What does this pair with? I find ->newest usage in:

  - later this function with an MB6 comment
  - remove_oldest_descr() with no comment
  - expire_oldest_data() with an MB2 comment
  - get_new_lpos() with no comment
  - data_reserve() with an MB2 comment
  - prb_iter_next_valid_entry() with no comment
    (and the smp_rmb()s have no clear comments either).

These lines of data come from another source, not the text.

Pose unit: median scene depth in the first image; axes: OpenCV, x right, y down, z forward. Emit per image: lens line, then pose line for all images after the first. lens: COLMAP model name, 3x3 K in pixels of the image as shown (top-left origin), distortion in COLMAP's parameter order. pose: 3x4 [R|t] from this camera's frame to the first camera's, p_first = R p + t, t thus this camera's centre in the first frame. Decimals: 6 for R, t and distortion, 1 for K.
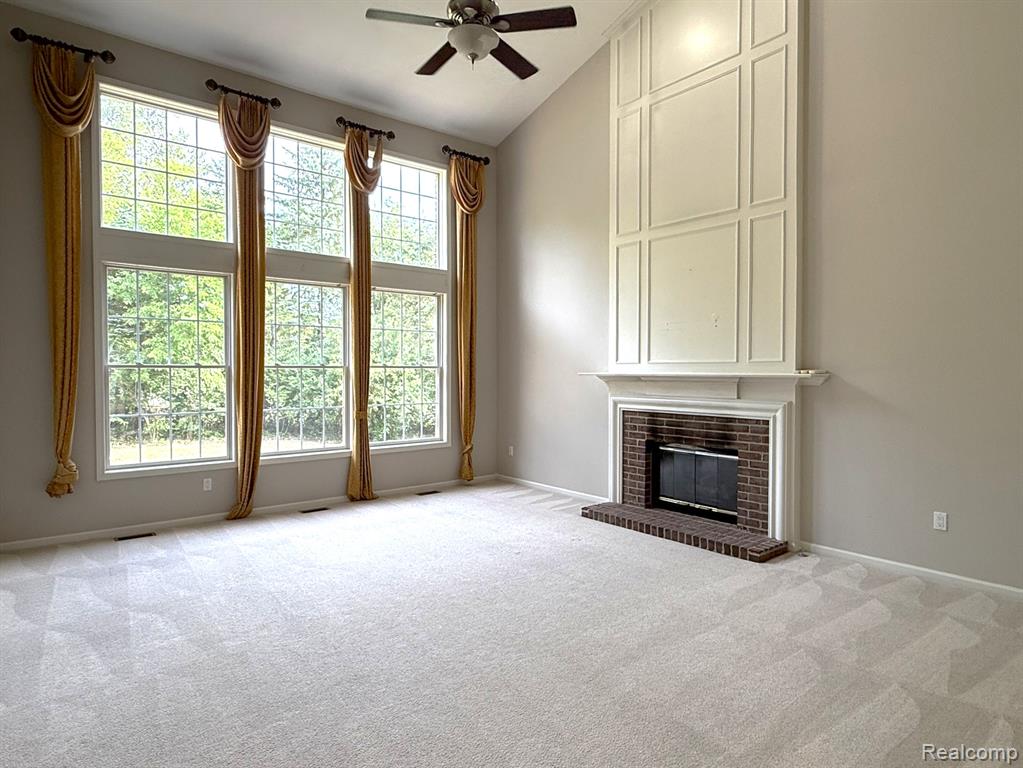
lens RADIAL K [[600.2, 0, 511.5], [0, 600.2, 384.0], [0, 0, 1]] dist [0.001703, 0.000348]
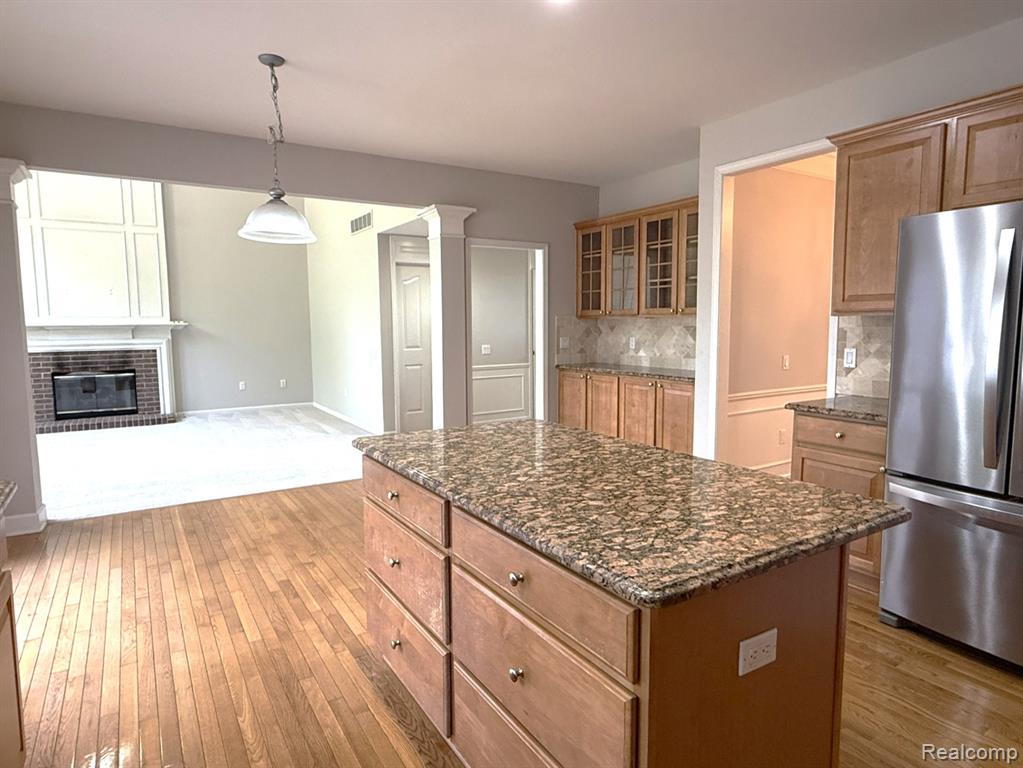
lens RADIAL K [[600.2, 0, 511.5], [0, 600.2, 384.0], [0, 0, 1]] dist [0.001703, 0.000348]
pose [[0.118649, -0.106597, 0.987198, -1.190201], [0.029322, 0.994163, 0.103825, 0.007727], [-0.992503, 0.016628, 0.121083, -0.260529]]
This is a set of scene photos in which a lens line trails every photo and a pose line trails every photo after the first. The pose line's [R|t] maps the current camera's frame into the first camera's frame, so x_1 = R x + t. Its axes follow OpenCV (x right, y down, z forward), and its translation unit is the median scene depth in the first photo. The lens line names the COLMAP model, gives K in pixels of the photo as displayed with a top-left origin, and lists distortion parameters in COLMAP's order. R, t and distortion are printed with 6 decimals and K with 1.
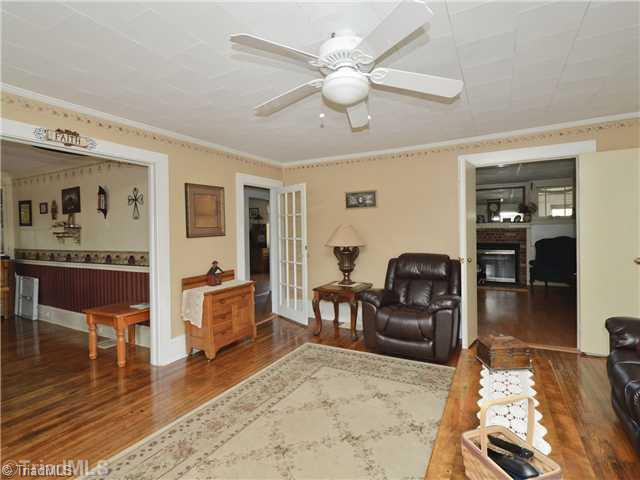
lens RADIAL K [[318.0, 0, 321.0], [0, 318.0, 235.1], [0, 0, 1]] dist [-0.003658, -0.000681]
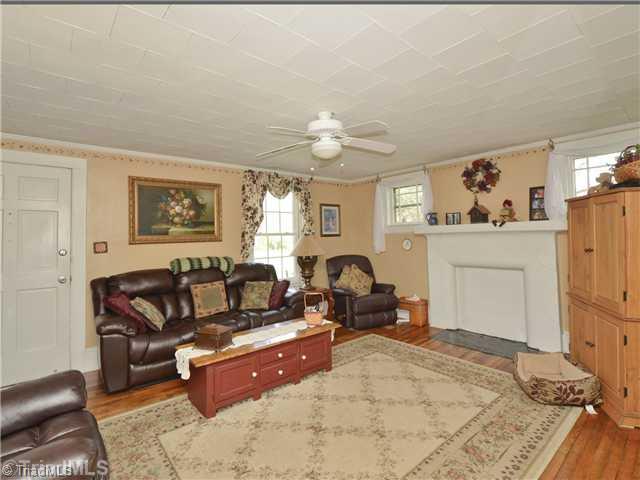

In short; I've no frigging clue and I might as well just delete all
these comments and reverse engineer :-(

> +
> +	if (unlikely(newest_id == EOL)) {
> +		/* no previous newest means we *are* the list, set oldest */
> +
> +		/*
> +		 * MB UNPAIRED

That's a bug, MB must always be paired.

> +		 *
> +		 * In particular: Force cmpxchg _after_ cmpxchg on newest.
> +		 */
> +		WARN_ON_ONCE(cmpxchg_release(&l->oldest, EOL, e->id) != EOL);
> +	} else {
> +		/* link to previous chain */
> +
> +		/*
> +		 * MB6: synchronize link descr
> +		 *
> +		 * In particular: Force cmpxchg _after_ cmpxchg on newest.

But why... and who cares.

> +		 */
> +		WARN_ON_ONCE(cmpxchg_release(&newest_d->next,
> +					     EOL, e->id) != EOL);
> +	}
> +}